Yeah I've known about that since I was like 15, and used to just simply believe it because it was such an exciting and interesting model. However, it's an unproven model, and it's been around for more than 60 years without being proven. The great great majority of psychology is awful pseudoscience, and hardly above the level of a new age bestseller. Only within the last couple of decades has psychology broken away from cultish devotions to people like Jung, Freud, etc, and moves forward into techniques rooted in statistics, and trial-and-error.

Maslow's methodology for his pyramid is based on almost no evidence at all. In fact, he utterly neglected to study poor people at all.

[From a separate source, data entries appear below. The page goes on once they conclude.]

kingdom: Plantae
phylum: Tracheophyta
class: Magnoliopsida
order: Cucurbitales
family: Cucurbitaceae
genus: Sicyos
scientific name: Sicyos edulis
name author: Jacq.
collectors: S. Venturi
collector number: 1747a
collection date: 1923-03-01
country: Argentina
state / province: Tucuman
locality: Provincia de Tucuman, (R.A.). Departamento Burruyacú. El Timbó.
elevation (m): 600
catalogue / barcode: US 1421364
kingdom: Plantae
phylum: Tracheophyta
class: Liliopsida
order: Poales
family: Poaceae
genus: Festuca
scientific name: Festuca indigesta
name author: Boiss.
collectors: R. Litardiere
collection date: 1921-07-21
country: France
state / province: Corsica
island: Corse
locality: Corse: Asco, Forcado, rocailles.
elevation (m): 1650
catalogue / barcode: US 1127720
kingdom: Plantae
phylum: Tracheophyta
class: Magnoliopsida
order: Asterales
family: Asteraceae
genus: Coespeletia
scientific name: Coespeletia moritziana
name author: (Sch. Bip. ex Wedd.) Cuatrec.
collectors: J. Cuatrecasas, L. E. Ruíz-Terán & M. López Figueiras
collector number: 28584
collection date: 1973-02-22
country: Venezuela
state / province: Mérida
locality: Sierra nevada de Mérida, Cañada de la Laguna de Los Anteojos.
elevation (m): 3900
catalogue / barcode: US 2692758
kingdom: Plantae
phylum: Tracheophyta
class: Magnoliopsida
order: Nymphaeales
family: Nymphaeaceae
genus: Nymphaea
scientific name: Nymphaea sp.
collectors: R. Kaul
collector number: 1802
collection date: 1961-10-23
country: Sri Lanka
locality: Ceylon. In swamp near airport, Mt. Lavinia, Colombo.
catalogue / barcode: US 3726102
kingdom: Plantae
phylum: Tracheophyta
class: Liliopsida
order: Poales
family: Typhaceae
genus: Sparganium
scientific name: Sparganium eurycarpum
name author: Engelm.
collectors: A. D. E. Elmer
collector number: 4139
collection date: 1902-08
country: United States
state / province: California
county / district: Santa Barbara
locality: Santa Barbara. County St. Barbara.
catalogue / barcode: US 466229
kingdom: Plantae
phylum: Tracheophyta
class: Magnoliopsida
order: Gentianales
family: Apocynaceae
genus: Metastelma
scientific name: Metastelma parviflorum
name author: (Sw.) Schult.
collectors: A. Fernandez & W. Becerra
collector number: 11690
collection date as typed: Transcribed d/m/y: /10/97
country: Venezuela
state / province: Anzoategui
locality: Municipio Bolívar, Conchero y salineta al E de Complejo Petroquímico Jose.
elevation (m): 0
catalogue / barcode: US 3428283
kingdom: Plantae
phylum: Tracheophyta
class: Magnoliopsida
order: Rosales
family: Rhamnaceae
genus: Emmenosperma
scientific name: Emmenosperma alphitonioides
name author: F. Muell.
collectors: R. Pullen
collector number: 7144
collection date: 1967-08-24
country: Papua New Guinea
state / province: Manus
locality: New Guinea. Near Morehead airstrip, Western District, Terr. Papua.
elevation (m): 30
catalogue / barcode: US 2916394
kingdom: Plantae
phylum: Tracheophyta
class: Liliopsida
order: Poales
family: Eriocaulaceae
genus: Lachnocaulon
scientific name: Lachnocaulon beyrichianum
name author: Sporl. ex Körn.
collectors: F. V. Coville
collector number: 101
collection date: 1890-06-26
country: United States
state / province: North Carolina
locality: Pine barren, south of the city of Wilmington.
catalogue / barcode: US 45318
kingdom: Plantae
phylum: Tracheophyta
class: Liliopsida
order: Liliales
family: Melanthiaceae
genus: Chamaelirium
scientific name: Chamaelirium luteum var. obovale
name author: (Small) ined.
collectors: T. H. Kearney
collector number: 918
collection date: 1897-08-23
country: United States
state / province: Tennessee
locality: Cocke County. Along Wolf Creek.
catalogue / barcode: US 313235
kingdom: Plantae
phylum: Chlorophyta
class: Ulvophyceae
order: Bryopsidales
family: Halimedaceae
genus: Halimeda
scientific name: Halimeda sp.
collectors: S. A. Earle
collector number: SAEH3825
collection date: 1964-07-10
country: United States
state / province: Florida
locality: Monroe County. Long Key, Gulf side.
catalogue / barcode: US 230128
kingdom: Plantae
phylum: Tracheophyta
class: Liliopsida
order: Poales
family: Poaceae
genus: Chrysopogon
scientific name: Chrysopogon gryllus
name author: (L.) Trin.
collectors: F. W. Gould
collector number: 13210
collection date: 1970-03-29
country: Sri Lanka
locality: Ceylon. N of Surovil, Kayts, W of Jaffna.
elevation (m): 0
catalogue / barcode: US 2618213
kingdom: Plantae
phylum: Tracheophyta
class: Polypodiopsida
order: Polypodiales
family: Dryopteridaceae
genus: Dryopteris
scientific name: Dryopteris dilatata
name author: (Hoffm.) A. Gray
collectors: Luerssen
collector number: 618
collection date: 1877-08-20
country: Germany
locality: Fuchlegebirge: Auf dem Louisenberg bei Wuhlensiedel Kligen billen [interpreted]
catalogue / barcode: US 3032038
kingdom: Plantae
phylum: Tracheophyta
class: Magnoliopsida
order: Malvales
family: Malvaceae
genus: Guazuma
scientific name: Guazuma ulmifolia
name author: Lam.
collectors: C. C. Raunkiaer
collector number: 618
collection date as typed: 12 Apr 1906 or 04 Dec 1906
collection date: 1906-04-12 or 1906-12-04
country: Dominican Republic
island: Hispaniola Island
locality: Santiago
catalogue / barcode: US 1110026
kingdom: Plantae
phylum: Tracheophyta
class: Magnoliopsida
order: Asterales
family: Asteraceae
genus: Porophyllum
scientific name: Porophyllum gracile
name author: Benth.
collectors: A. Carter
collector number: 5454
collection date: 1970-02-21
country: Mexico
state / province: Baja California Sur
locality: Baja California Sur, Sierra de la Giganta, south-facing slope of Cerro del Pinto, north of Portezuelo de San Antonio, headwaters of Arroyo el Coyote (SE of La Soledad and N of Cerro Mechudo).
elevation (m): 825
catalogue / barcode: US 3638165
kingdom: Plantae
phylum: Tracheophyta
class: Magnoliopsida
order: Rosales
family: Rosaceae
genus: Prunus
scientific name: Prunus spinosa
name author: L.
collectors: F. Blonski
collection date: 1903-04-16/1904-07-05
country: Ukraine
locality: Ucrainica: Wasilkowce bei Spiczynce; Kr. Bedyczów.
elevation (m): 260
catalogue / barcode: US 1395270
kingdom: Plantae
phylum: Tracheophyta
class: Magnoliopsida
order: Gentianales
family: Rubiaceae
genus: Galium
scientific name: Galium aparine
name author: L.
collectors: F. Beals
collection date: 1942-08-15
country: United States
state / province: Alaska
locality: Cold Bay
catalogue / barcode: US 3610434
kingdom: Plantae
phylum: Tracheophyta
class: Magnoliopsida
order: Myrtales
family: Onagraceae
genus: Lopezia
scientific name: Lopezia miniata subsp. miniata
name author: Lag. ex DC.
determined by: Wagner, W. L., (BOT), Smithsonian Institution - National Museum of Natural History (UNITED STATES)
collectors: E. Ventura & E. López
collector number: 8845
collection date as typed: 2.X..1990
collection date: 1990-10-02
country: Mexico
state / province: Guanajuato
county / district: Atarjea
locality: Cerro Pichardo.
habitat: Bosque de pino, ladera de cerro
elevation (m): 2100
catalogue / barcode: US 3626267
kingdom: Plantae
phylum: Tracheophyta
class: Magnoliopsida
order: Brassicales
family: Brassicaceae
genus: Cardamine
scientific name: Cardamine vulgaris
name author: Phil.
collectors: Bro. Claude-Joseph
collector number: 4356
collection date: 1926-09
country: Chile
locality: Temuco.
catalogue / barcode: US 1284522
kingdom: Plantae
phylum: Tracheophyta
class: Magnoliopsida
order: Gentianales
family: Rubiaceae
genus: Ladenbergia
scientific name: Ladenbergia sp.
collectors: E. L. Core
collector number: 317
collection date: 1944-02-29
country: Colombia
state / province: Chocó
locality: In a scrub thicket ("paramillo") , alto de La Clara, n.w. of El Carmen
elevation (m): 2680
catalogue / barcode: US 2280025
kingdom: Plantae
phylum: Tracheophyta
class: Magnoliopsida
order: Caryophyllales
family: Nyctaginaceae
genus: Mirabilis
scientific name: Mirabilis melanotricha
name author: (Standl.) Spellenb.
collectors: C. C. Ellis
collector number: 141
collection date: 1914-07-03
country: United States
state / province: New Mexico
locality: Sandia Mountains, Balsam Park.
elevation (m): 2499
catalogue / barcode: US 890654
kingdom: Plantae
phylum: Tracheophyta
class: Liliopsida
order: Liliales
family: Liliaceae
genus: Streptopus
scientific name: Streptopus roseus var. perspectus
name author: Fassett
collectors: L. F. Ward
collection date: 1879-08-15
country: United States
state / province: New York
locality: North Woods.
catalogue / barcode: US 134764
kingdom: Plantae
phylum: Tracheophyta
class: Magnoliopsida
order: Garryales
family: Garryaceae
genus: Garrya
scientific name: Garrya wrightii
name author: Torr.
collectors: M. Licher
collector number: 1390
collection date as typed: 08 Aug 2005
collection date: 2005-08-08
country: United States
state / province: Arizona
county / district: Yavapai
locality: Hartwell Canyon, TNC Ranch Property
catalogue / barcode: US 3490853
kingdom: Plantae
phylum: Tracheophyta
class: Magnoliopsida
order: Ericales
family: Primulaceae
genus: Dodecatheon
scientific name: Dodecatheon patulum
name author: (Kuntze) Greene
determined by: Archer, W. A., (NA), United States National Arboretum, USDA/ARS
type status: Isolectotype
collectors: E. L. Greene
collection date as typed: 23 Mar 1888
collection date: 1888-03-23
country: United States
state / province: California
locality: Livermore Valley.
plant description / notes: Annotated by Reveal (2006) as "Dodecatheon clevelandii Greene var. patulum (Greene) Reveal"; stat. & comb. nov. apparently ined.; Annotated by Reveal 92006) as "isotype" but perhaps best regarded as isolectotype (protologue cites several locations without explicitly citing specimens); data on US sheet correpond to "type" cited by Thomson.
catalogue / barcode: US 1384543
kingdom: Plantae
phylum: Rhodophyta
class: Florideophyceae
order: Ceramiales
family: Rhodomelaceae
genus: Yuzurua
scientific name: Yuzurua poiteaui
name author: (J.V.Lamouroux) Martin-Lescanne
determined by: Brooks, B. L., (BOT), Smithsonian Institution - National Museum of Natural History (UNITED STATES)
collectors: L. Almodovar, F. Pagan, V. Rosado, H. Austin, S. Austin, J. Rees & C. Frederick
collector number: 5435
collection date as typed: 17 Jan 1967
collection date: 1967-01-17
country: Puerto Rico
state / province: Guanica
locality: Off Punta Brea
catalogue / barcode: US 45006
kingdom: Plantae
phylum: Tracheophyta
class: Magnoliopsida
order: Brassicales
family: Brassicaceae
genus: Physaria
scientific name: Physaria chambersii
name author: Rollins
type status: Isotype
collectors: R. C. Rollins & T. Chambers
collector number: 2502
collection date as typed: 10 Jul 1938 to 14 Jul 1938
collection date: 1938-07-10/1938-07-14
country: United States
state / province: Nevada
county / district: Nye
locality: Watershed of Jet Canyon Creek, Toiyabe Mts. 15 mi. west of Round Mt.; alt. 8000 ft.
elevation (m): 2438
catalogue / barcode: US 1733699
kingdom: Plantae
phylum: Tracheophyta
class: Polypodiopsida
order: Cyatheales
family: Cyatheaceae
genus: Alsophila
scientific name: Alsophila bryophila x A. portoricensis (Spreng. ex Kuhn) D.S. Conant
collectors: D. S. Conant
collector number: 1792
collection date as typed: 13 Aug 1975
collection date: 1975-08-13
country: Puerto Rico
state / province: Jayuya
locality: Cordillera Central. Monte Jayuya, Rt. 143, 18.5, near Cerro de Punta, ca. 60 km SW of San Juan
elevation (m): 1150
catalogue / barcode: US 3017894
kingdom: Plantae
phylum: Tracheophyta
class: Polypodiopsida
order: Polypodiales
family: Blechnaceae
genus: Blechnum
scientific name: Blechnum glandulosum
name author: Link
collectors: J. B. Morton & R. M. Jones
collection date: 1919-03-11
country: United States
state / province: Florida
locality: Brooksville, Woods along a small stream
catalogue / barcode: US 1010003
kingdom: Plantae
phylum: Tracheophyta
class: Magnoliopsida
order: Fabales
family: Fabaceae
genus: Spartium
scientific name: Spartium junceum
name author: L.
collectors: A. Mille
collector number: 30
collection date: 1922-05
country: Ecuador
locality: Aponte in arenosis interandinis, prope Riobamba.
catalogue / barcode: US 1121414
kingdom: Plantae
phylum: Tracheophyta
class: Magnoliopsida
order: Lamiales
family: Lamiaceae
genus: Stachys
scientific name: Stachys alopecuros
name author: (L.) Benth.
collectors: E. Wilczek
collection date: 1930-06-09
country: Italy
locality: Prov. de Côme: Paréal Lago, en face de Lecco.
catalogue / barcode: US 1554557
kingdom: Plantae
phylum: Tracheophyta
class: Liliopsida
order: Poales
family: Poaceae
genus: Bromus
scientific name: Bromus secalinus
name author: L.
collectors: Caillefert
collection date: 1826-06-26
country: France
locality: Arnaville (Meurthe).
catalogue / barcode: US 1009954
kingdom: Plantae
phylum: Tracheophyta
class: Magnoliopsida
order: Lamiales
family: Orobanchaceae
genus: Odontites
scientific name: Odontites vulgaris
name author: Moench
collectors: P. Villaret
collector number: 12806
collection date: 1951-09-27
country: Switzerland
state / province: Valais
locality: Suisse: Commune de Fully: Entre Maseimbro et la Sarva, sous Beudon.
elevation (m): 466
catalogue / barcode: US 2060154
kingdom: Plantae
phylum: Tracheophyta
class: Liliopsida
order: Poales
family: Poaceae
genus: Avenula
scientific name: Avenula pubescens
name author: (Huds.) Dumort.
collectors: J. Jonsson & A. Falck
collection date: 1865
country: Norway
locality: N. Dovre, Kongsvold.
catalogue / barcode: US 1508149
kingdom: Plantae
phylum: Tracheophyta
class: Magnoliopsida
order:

"Maslow's Hierarchy of Needs is a theory in psychology that Abraham Maslow proposed in his 1943 paper A Theory of Human Motivation, which he subsequently extended to include his observations of humans' innate curiosity. His theory contended that as humans meet 'basic needs', they seek to satisfy successively 'higher needs' that occupy a set hierarchy. Maslow studied exemplary people such as Albert Einstein, Jane Addams, Eleanor Roosevelt, and Frederick Douglass rather than mentally ill or neurotic people, writing that "the study of crippled, stunted, immature, and unhealthy specimens can yield only a cripple psychology and a cripple philosophy."[1] Maslow also studied one percent of the healthiest college student population. While Maslow's theory was regarded as an improvement over previous theories of personality and motivation, it had its detractors. For example, in their extensive review of research that is dependent on Maslow's theory, Wabha and Bridwell (1976) found little evidence for the ranking of needs that Maslow described, or even for the existence of a definite hierarchy at all."


link

So, do you have a point to make, or are you just totally comfortable assuming you *know* what goes on in the head of every one of the billion people on earth who live on less than one dollar per day. Well?